┌─ EXTRACT PROVIDED

From Sap To Syrup: How to Make Syrup from Scratch

I know it’s a little late or early (depending on how you look at it) for Syrup Season, but it’s never too early to learn how to make syrup and prepare. I love fresh syrup, and it’s amazingly not too difficult to make. Not only can the sap be boiled down to make different flavored syrups, but it can also be cooked down to obtain the sugar. Just a heads up: You need a lot of sap to make a little syrup, but trust me, it really is worth what it takes.

From Sap To Syrup: A Golden Gift From The Trees

Maple trees are known to produce a sap with a sugar content of 2%. This is important, because the amount of sap you will need depends on the sugar content of the sap. It takes around 40–43 gallons of sap with a sugar content of 2% to produce one gallon of sweet and sticky maple syrup. When dealing with sap from a birch tree (which contains only 1% sugar), you’ll need quite a bit more sap in order to make a nice syrup. The instructions I’ll provide will be based on making syrup from the sugar maple, but I’ll also include the equation required for figuring out how much sap you’ll need, no matter what tree you tap. That way, you always know how to make syrup, regardless of your environment.

└─
┌─ DATASET EXTRACT

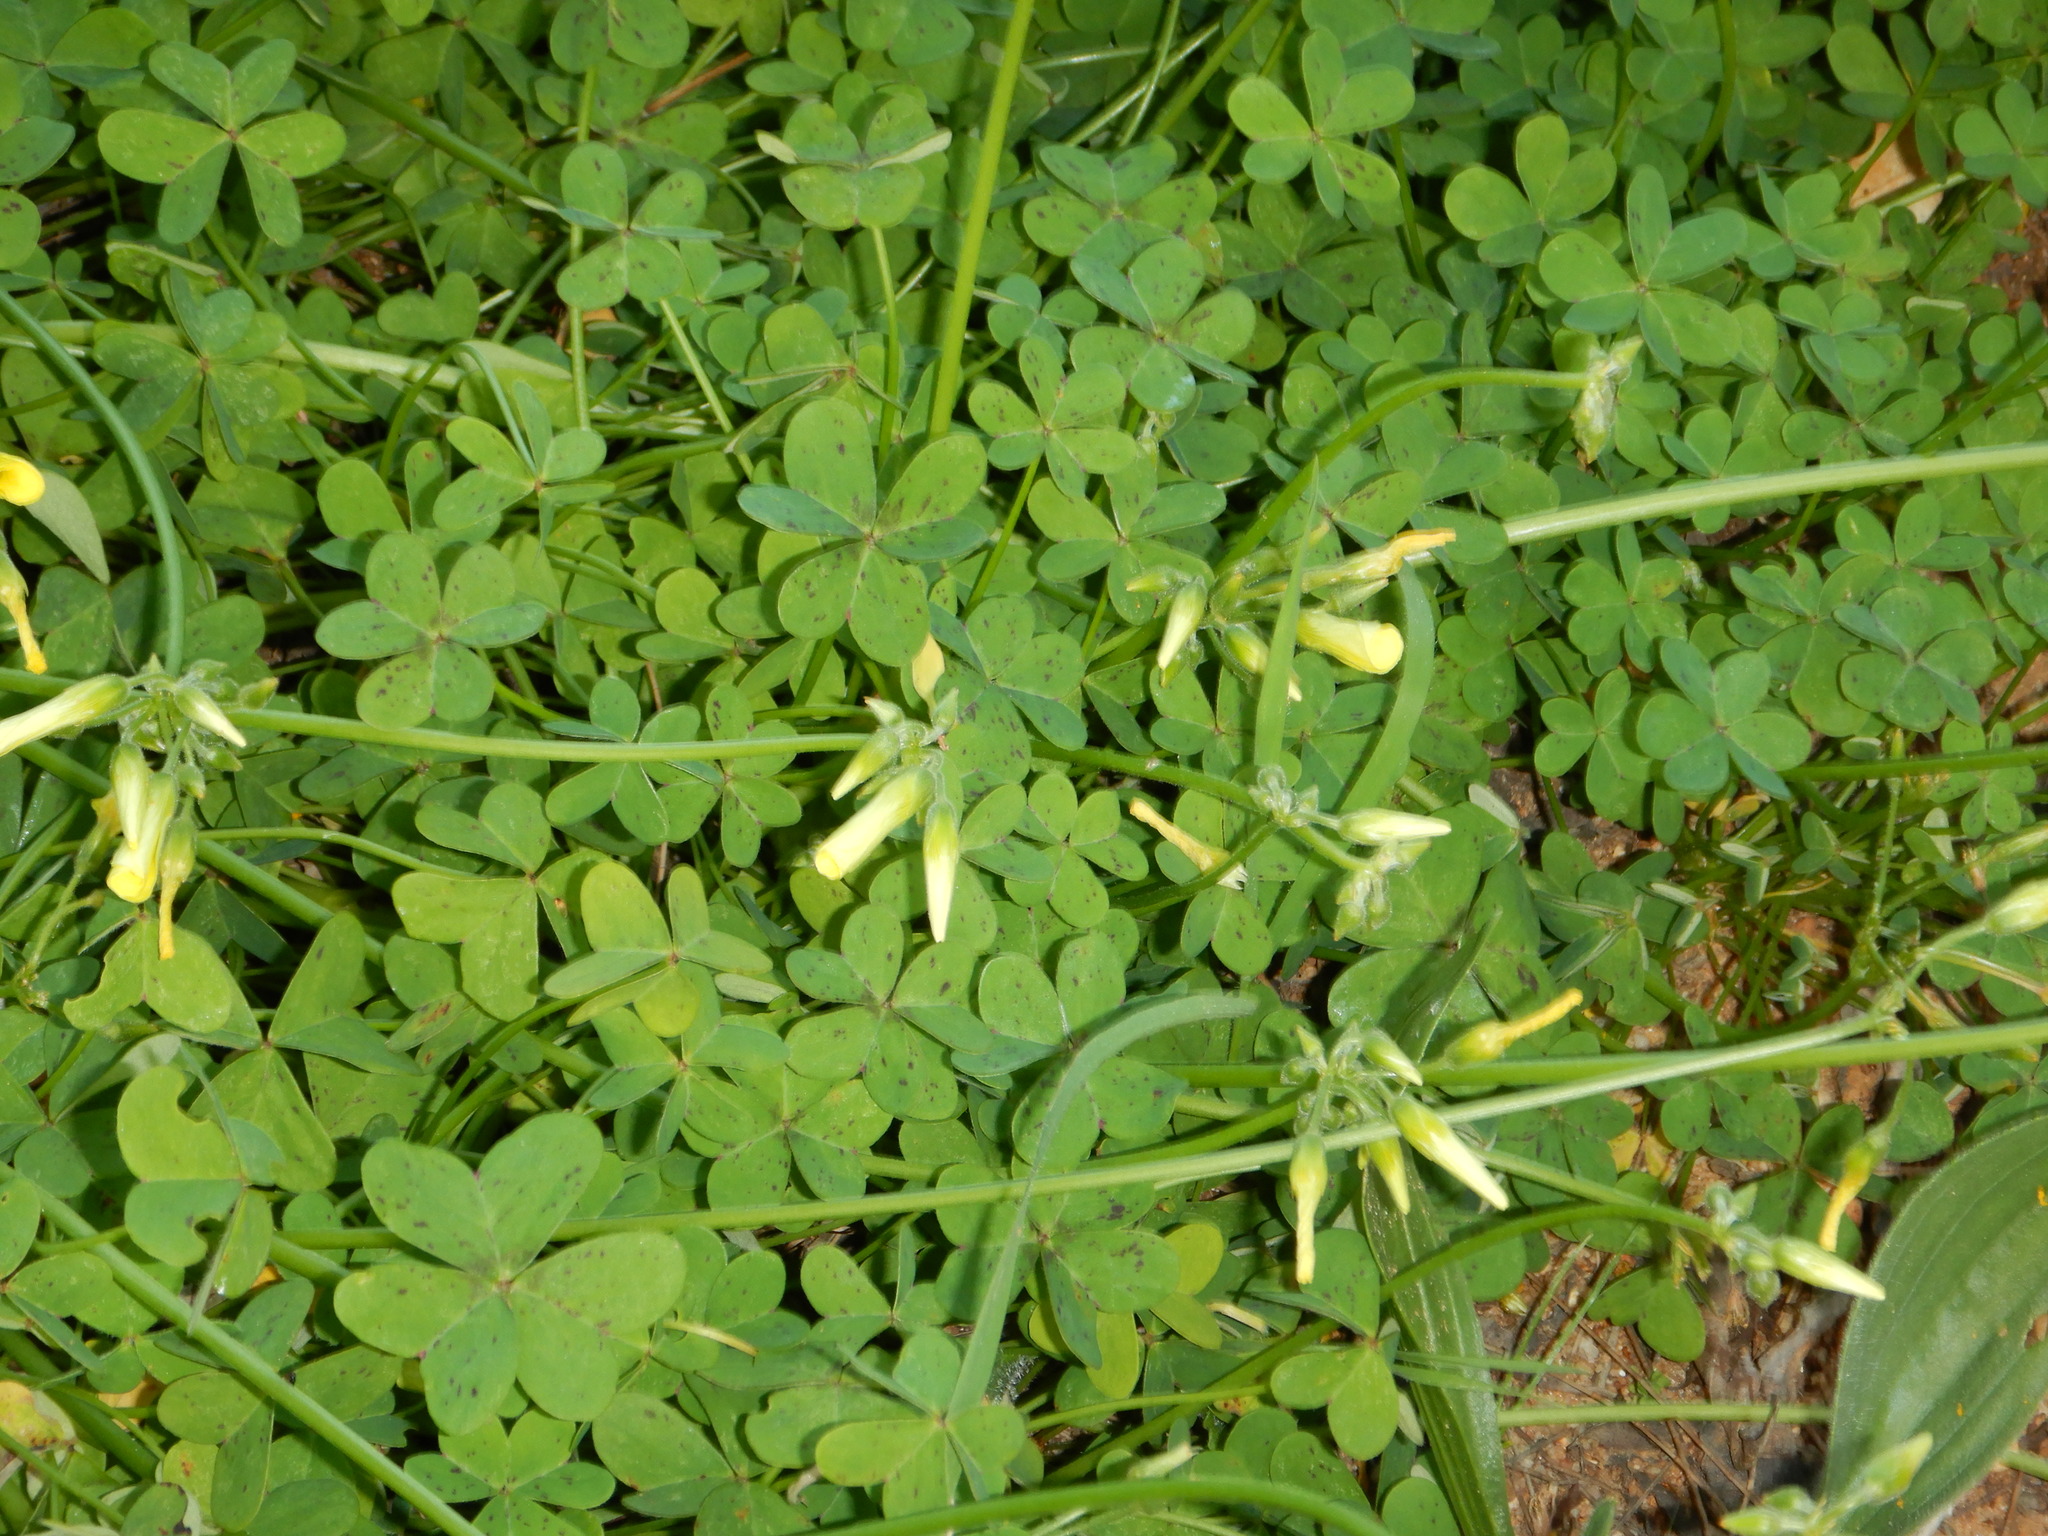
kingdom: Plantae
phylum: Tracheophyta
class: Magnoliopsida
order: Oxalidales
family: Oxalidaceae
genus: Oxalis
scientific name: Oxalis pes-caprae
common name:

└─

**COMPLETE THE FOLLOWING**
a – Copy the passage on making syrup from scratch between "Maple trees are" and "of your environment.", inclusive, swapping "sugar content" for "sugar level".
b – Please extend the piece on turning maple sap into syrup, picking up right after its final sentence.

**THE REPLIES**
a –
Maple trees are known to produce a sap with a sugar level of 2%. This is important, because the amount of sap you will need depends on the sugar level of the sap. It takes around 40–43 gallons of sap with a sugar level of 2% to produce one gallon of sweet and sticky maple syrup. When dealing with sap from a birch tree (which contains only 1% sugar), you’ll need quite a bit more sap in order to make a nice syrup. The instructions I’ll provide will be based on making syrup from the sugar maple, but I’ll also include the equation required for figuring out how much sap you’ll need, no matter what tree you tap. That way, you always know how to make syrup, regardless of your environment.

b –
how to make syrup

How to Make Syrup

I suggest boiling your sap into syrup outdoors, because it will produce a lot of steam, and it can take a while. The supplies you’ll need are very basic:

  • A pot large enough for the sap you have
  • Wood to fuel the fire
  • 5-gallon food grade buckets w/ lids
  • Candy thermometer (comes in handy)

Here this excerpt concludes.